- Date: December 18, 1982
- Season: 1982
- Stadium: Bulldog Stadium
- Location: Fresno, California
- Attendance: 30,000

United States TV coverage
- Network: Mizlou

= 1982 California Bowl =

The 1982 California Bowl was an American college football bowl game played on December 18, 1982 at Bulldog Stadium in Fresno, California. The game pitted the Bowling Green Falcons and the Fresno State Bulldogs. This may be the only documented time an NCAA Division I-AA and NCAA Division I-A faced off in a bowl game.

==Background==
The Falcons opened their season with three straight conference wins (over Ohio, Central Michigan and Western Michigan).

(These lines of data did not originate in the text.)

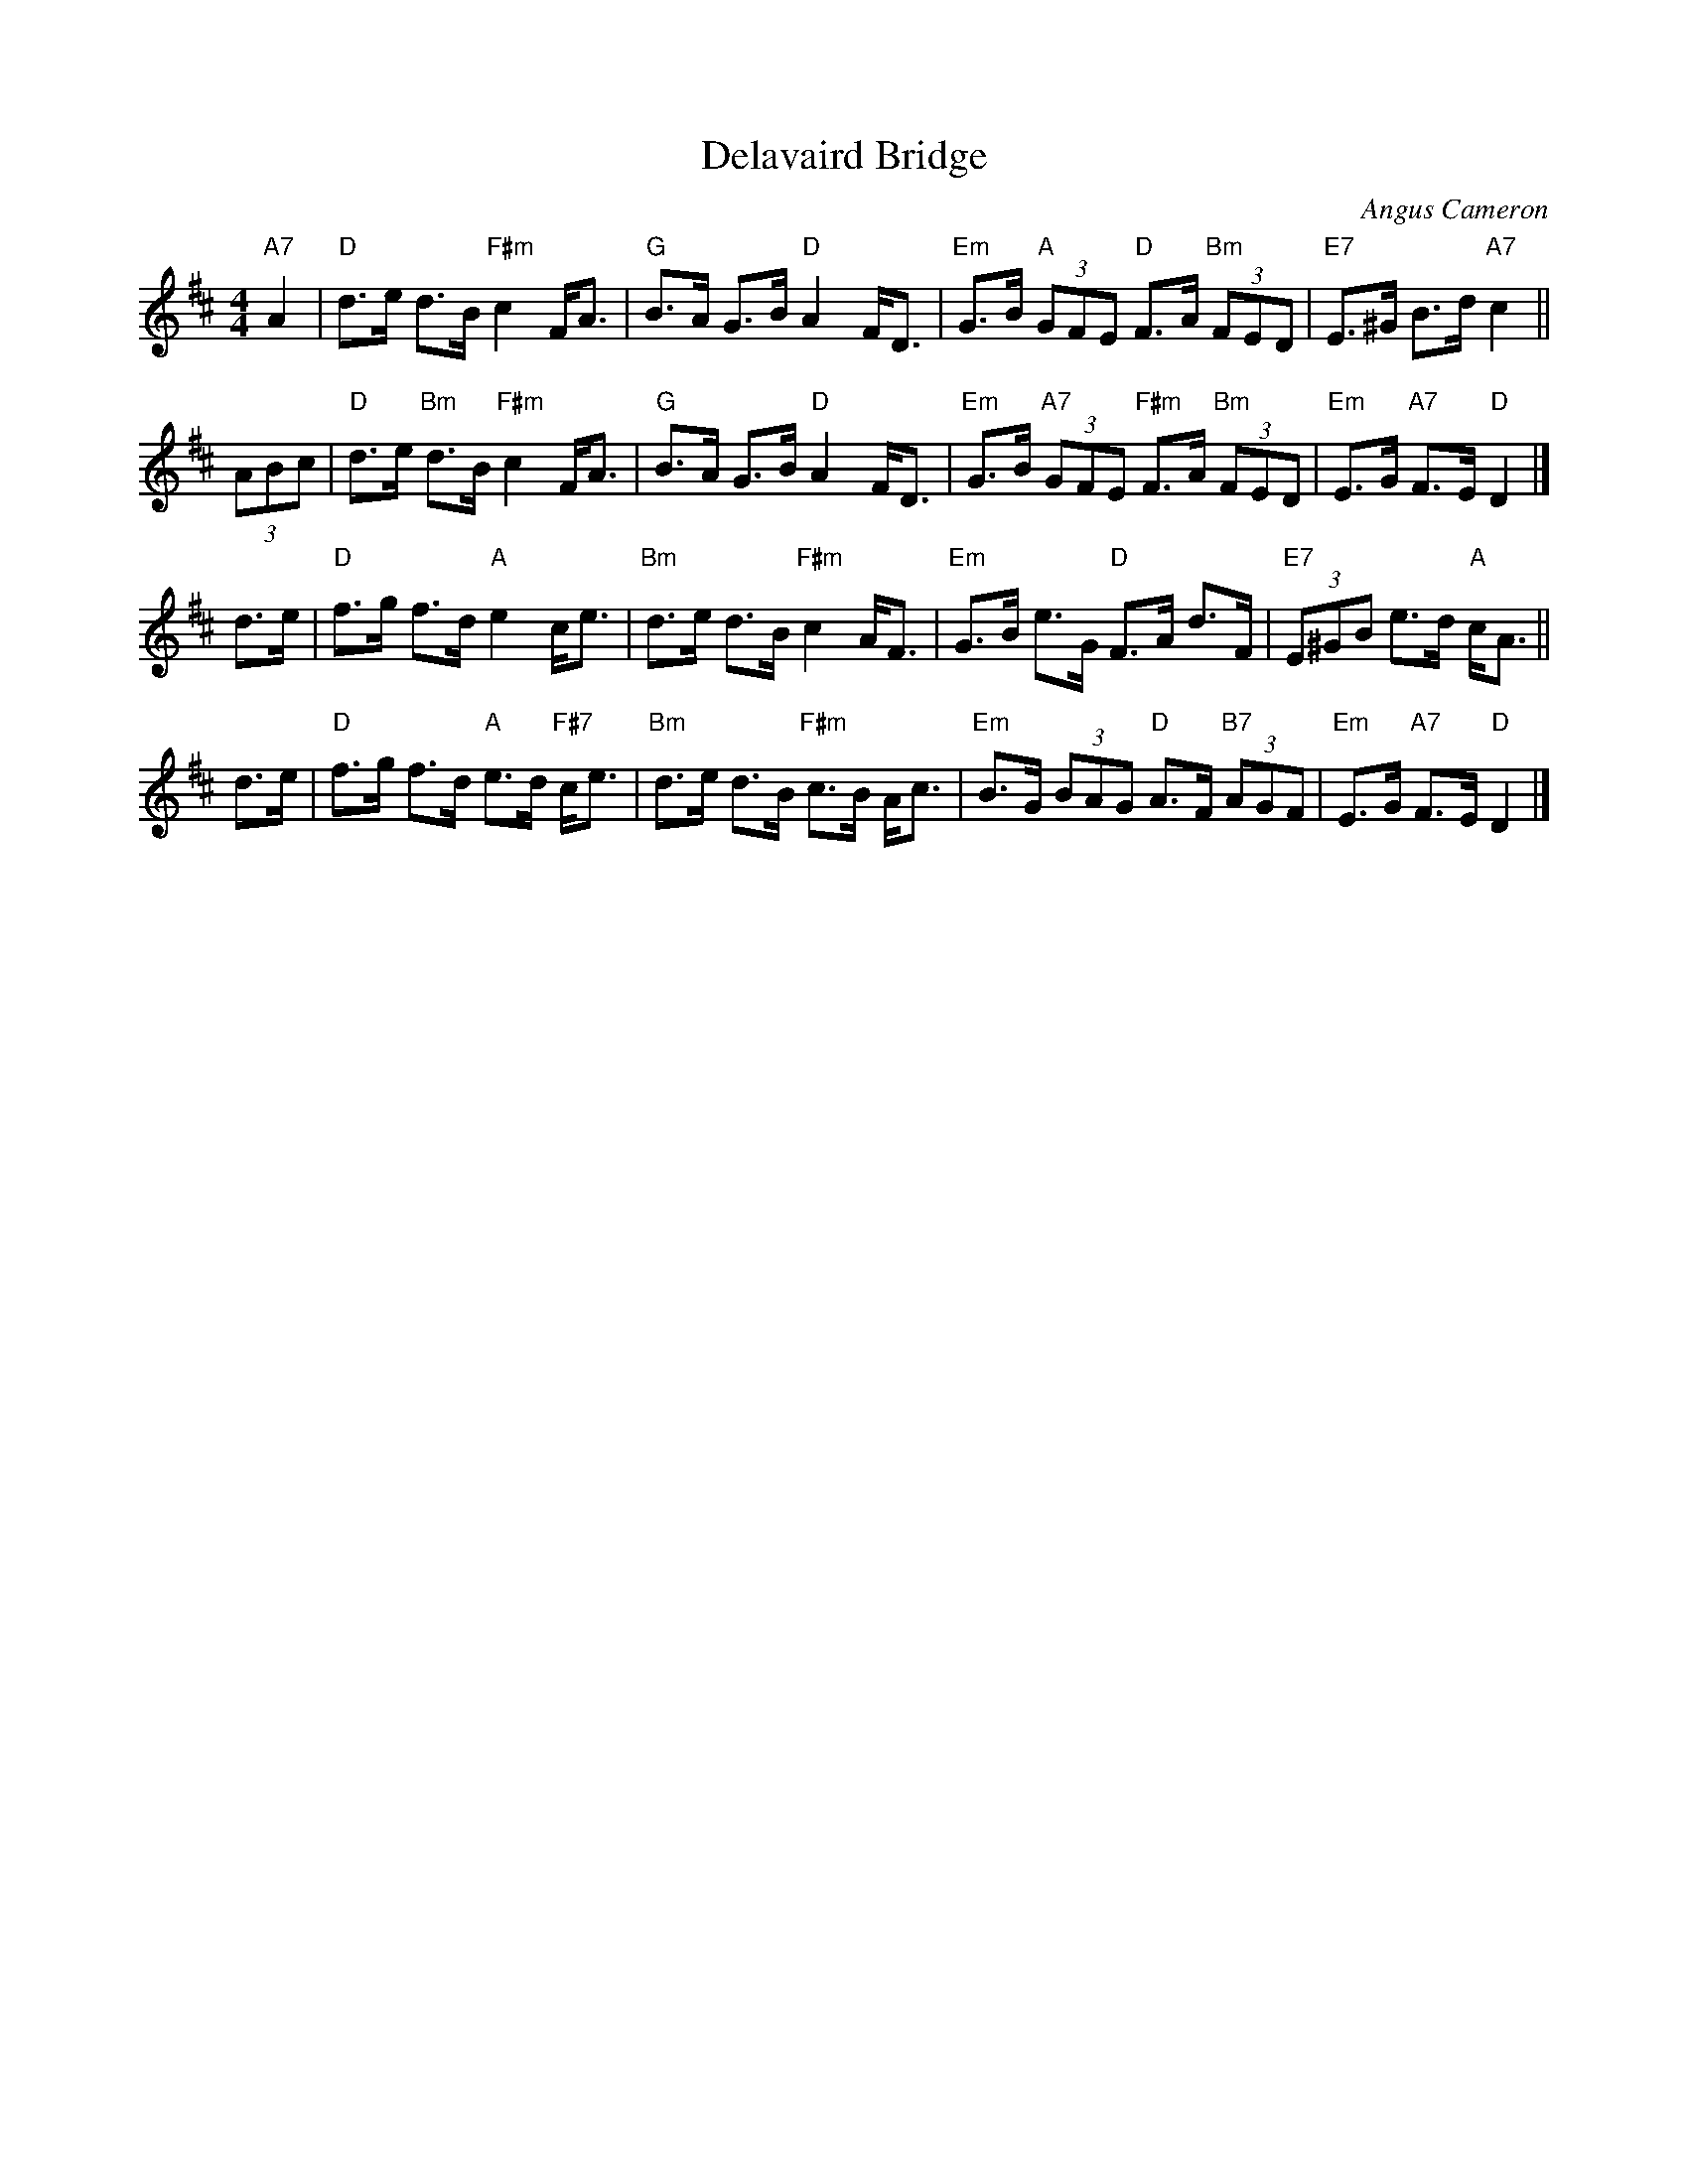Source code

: X: 1
T: Delavaird Bridge
C: Angus Cameron
R: strathspey
Z: 2014 John Chambers <jc:trillian.mit.edu>
S: Image from George Meikle, via Sylvia Miskoe
N: Part of a set for In Traditional Mode, in a dance program from 2012
M: 4/4
L: 1/8
K: D
"A7"A2 |\
"D"d>e d>B "F#m"c2 F<A | "G"B>A G>B "D"A2 F<D |\
"Em"G>B "A"(3GFE "D"F>A "Bm"(3FED | "E7"E>^G B>d "A7"c2 ||
(3ABc |\
"D"d>e "Bm"d>B "F#m"c2 F<A | "G"B>A G>B "D"A2 F<D |\
"Em"G>B "A7"(3GFE "F#m"F>A "Bm"(3FED | "Em"E>G "A7"F>E "D"D2 |]
N: The original had "B>c" for the pickup to the 2nd half, which is obviously wrong.
d>e |\
"D"f>g f>d "A"e2 c<e | "Bm"d>e d>B "F#m"c2 A<F |\
"Em"G>B e>G "D"F>A d>F | "E7"(3E^GB e>d "A"c<A ||
d>e |\
"D"f>g f>d "A"e>d "F#7"c<e | "Bm"d>e d>B "F#m"c>B A<c |\
"Em"B>G (3BAG "D"A>F "B7"(3AGF | "Em"E>G "A7"F>E "D"D2 |]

A loss to Miami (OH) stopped the streak, though they did beat Northern Illinois the week after. A loss to Toledo was their last conference loss as Bowling Green won the next three games over Kent State, Ball State, and Eastern Michigan. They closed their season out with losses to Long Beach State and North Carolina. Due to reclassification disagreements Bowling Green spent just this season in the NCAA Division I-AA. This was Bowling Green's first Mid-American Conference title since 1965 and was Bowling Green's second ever bowl game. Fresno State started the season with five straight wins (two of them being PCAA opponents), before a loss to Nevada. After that loss, the Bulldogs closed the season out with five straight wins to close out the season with 10 victories and 6 conference wins. This was their first Pacific Coast Athletic Association title since 1977. This was their first bowl appearance since the charity Mercy Bowl in 1971 along with their first true bowl appearance since 1946. The California Bowl was a bowl game played at Fresno State's at the time home stadium between the champion of the at the time known as PCAA and the champion of the MAC.

==Game summary==
- Bowling Green - Chip Otten 4 yard touchdown run (Youssef kick), 11:17, 2nd qtr. 7-0 BGSU
- Bowling Green - John Meek 1 yard touchdown pass from Brian McClure (Youssef kick), 2:47, 2nd qtr. 14-0. BGSU
- Bowling Green - Shawn Potts 5 yard touchdown pass from Brian McClure (Youssef kick), 8:47, 3rd qtr. 21-0 BGSU
- Fresno State - Stephone Paige 11 yard touchdown pass from Jeff Tedford (Darrow kick), 7:25, 3rd qtr. 21-7 BGSU
- Bowling Green - Shawn Potts 6 yard fumble recovery (Youssef kick), :42, 3rd qtr. 28-7 BGSU
- Fresno State - Stephone Paige 4 yard touchdown run (Darrow kick), 12:11, 4th qtr. 28-14 BGSU
- Fresno State - Stephone Paige 27 yard touchdown pass from Jeff Tedford (Tedford-Carter pass), 3:16, 4th qtr. 28-22 BGSU
- Fresno State - Vince Wesson 2 yard touchdown pass from Jeff Tedford (Darrow kick), :11, 4th qtr. 29-28 FSU

The Bulldogs, playing in their home stadium, scored 22 points in the fourth quarter to complete the comeback. Fresno State gained 220 yards in the fourth quarter while Bowling Green had just 26. They had trailed by 21 points on two occasions, coming back both times. They had 27 first downs to Bowling Green's 17. The Falcons had 126 rushing yards while the Bulldogs had 80. Fresno State had 373 passing yard while Bowling Green had 246. The Bulldogs turned the ball over seven times while the Falcons turned it over once, along with being outpossessed 35:40 to 24:20. For Fresno State, Jeff Tedford threw 31-of-50 for 373 yards for three touchdowns and four interceptions. Stephone Paige caught 15 passes for 246 yards. For Bowling Green, Brian McClure threw 22-of-32 for 246 yards along with two touchdowns and one interception. Chip Otten rushed for 136 yards on 31 carries.

==Aftermath==
The two teams met up twice more in the California Bowl, in 1985 and 1991, with the Bulldogs winning the first game and the Falcons winning the second. Fresno State made one other California Bowl appearance, in 1988, which the Bulldogs won. Bowling Green and Fresno State met again at the start of the 1983 season.